Automotive going electrical

2017 has certainly showcased the break through of a mid-level electric private car with the commencement of the Tesla 3. While Tesla is continue to ramp up its production in early 2018, there are more and more automotive suppliers presenting their full electric concepts or even starting selling them. Interestingly, show case opportunities of new concept cars and new models have been diverted from the traditional automotive show to the Consumer Electronic Show (CES) and other “tech” events.

While there are many traditional companies and start-ups now developing new technologies and making them market ready, I have last year also seen the first phony company in that sector that is selling, as I call it, snake oil which is technologically not possible.

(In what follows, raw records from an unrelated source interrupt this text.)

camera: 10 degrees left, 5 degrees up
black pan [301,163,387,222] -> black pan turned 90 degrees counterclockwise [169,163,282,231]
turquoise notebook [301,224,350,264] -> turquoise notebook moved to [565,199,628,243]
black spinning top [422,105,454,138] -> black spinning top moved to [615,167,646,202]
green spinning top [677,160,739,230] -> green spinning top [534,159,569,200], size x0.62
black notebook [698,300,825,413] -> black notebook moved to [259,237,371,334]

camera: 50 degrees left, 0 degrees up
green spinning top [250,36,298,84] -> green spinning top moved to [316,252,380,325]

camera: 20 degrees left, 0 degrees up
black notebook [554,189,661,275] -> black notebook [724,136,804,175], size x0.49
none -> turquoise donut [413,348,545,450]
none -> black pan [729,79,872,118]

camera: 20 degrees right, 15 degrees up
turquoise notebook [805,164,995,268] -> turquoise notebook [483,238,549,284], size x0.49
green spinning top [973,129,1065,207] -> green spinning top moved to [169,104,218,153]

In 2018 we will see three major effects: The impact that electric trucks, for instance the one from Tesla, will have on city logistics since they might be allowed to drive at night. The further cost reduction of batteries and electric energy will make traditional transmission for heavy use vehicles obsolete. New car manufacturers from China will enter the European and US market with cheap electric cars – powered by BYD and other battery manufacturers. Furthermore, we will see a next step when it comes to autonomous vehicles and autonomous taxis but this depends highly on the approval processes by the countries’ regulators. We will, however, not see a fully autonomous vehicle that is approved for mass-usage in 2018.

Consolidation and reduction of work-force

A major impact in 2017 was the combination of Alstom Transportation and Siemens Mobility to a new major player in the market. This will result in the closure or some manufacturing sites in 2018 with respective job-cuts. While some shareholders may believe this will increase dividends, I am almost certain the these super tankers have reached a size that does not allow fast and dynamic decision processes. This is why I expect that small niche players such as Stadler, CAF, PESA etc. will become more successful in 2018. It is even possible that new entrants, coming from the full electric traction chain industry, could enter the market by providing remodeling and spare parts across the globe.

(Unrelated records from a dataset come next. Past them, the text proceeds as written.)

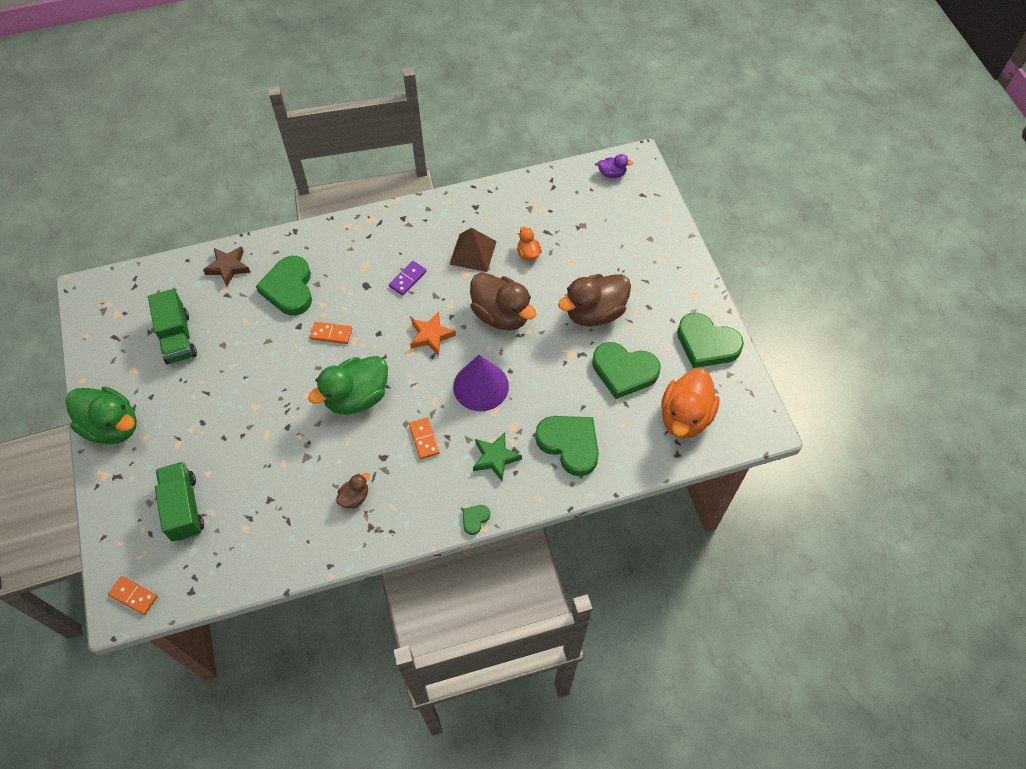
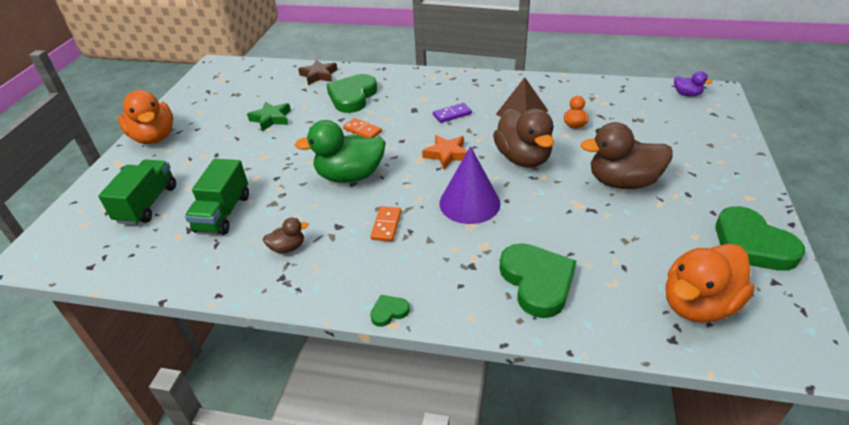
camera: 30 degrees right, 20 degrees down
green duck [66,386,137,444] -> orange duck [118,90,173,144]
orange domino [108,576,158,615] -> none
green truck [148,289,197,364] -> green truck moved to [185,159,249,235]
green star [473,432,522,481] -> green star moved to [247,101,291,131]
green heart [592,342,661,399] -> none

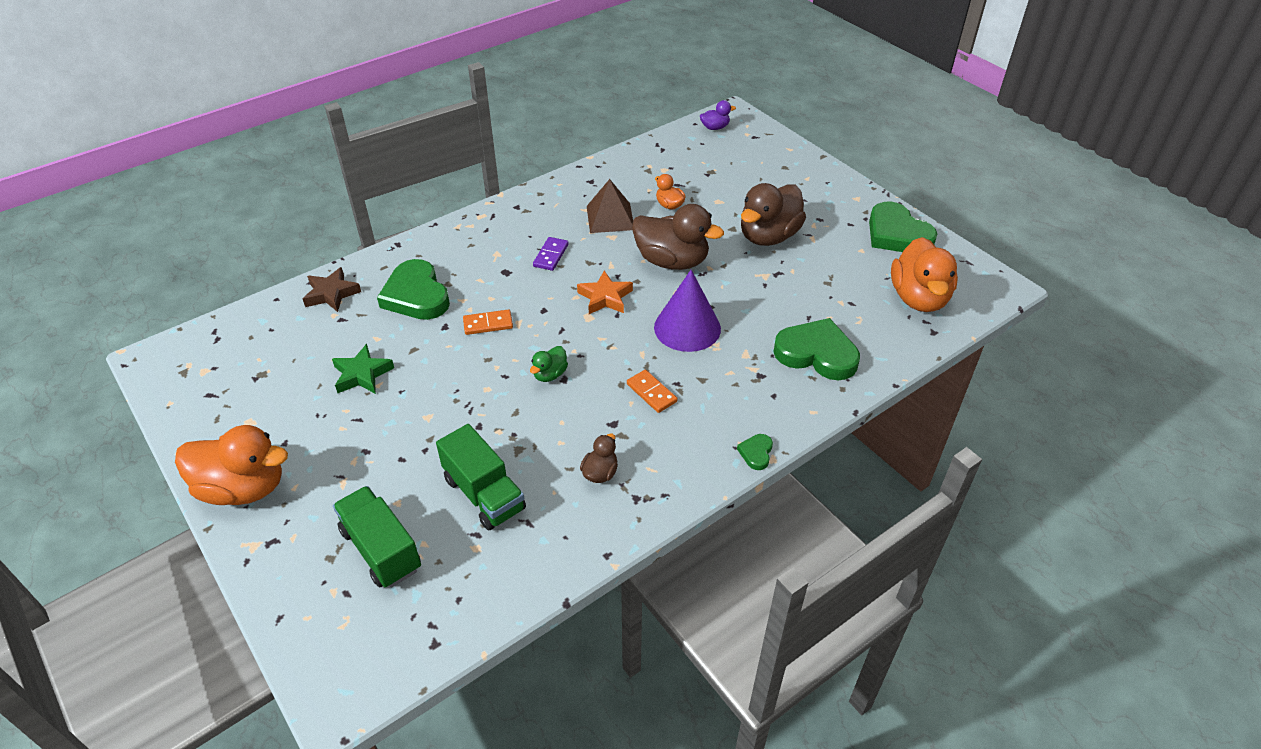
camera: 50 degrees left, 5 degrees up
green duck [295,120,386,183] -> green duck [530,346,568,382], size x0.47
green heart [715,206,805,271] -> green heart turned 45 degrees clockwise [869,202,937,252]

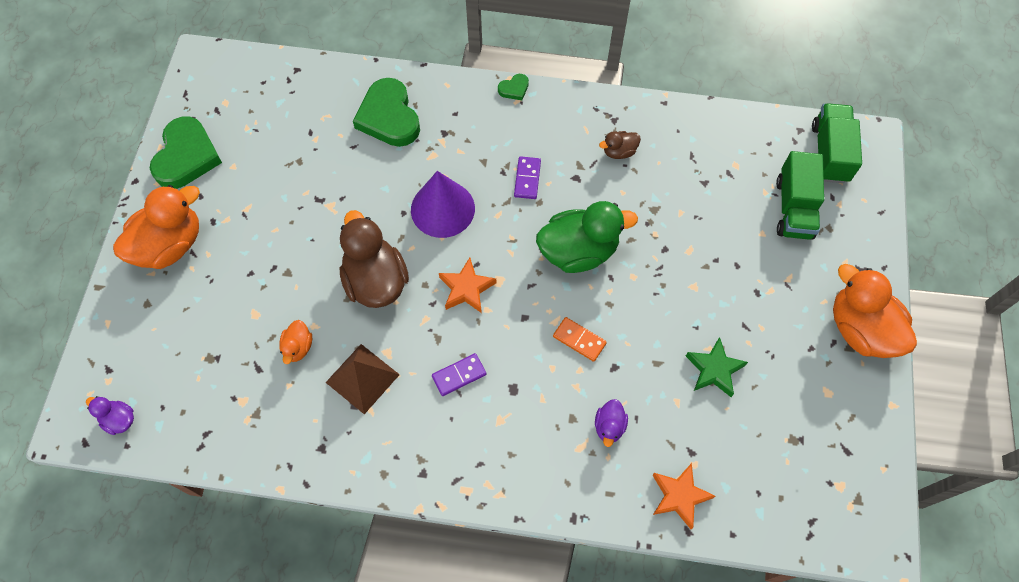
camera: 135 degrees left, 20 degrees up
brown star [303,267,361,312] -> orange star [653,463,715,529]
green heart [377,259,450,320] -> purple duck [595,399,628,447]
green truck [436,424,526,530] -> green truck moved to [812,103,862,183]
green duck [530,346,568,382] -> green duck [536,201,638,273], size x2.13
orange domino [627,370,678,413] -> purple domino [514,156,541,199]
brown duck [741,183,806,246] -> none
orange duck [891,237,958,312] -> orange duck moved to [113,185,200,269]

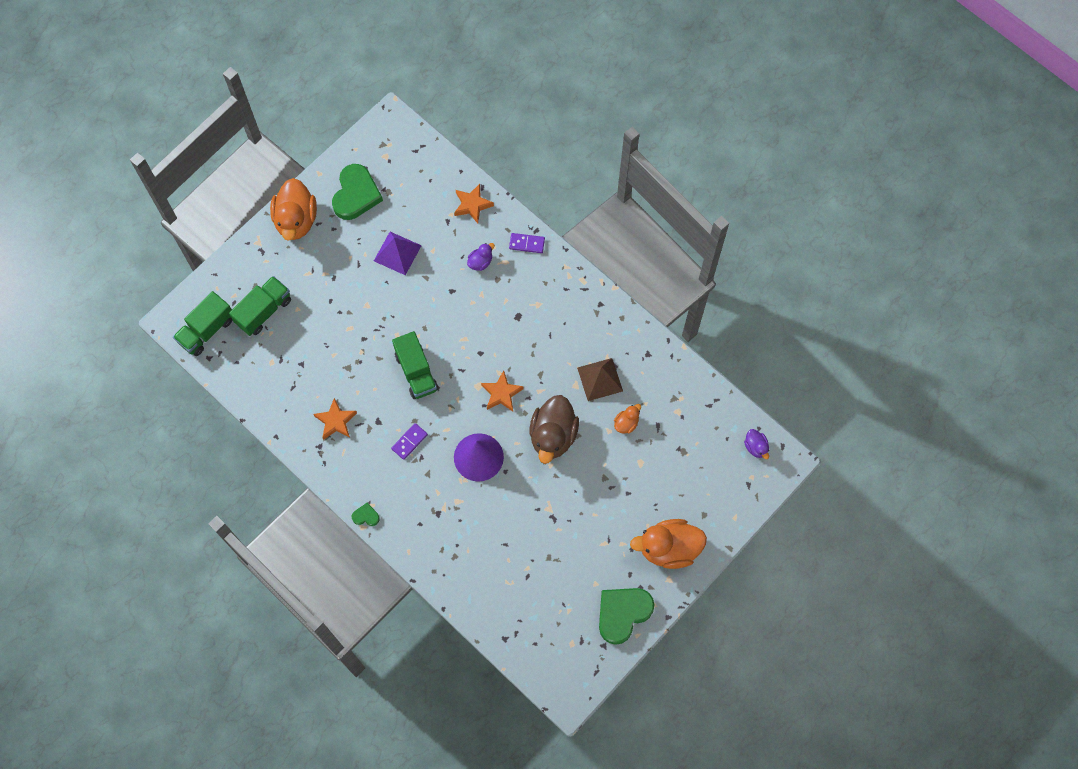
camera: 145 degrees left, 5 degrees up
green heart [353,78,420,147] -> green heart moved to [332,164,383,220]
purple domino [432,353,486,396] -> purple domino moved to [509,233,545,253]
green duck [536,201,638,273] -> green truck [392,331,438,399]
orange domino [553,317,607,362] -> none
brown duck [599,131,641,159] -> orange star [314,398,357,440]
green star [686,337,748,397] -> purple pyramid [374,232,422,275]

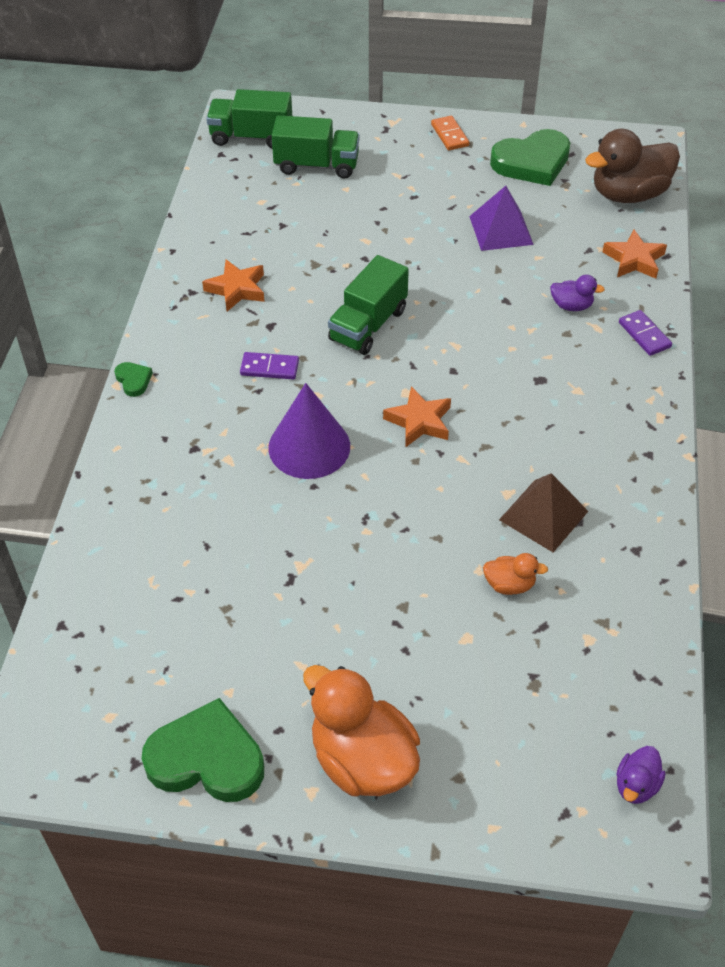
camera: 55 degrees right, 20 degrees down
orange duck [270,178,317,241] -> orange domino [431,116,470,150]
brown duck [529,395,579,464] -> brown duck moved to [585,129,680,203]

What we will also see, possible at Innotrans, is companies supplying spare parts from the 3D printer, And possibly rolling stock tenders asking for CAD or STEP files from all parts so railway undertakers can supply themselves in the future with spare parts.

Skies are starting to clear again

Technology wise, we will see in 2018 many new entrants that, with smart solutions, will enable to lever companies and industries out of software dependencies. This will be the case for instance for ground distribution systems (GDS) but also for booking platforms for public transport as well as for traffic information, distribution of parcels/cargo and industry specific ERP systems. The fog of “secretive” and protected interfaces within “black-box” software solutions will more and more fall, incumbent suppliers will be replaced with new entrants or with open source solutions.

So, many changes ahead in 2018 – I wish you all a great start and successful journey through these possibly stormy waters.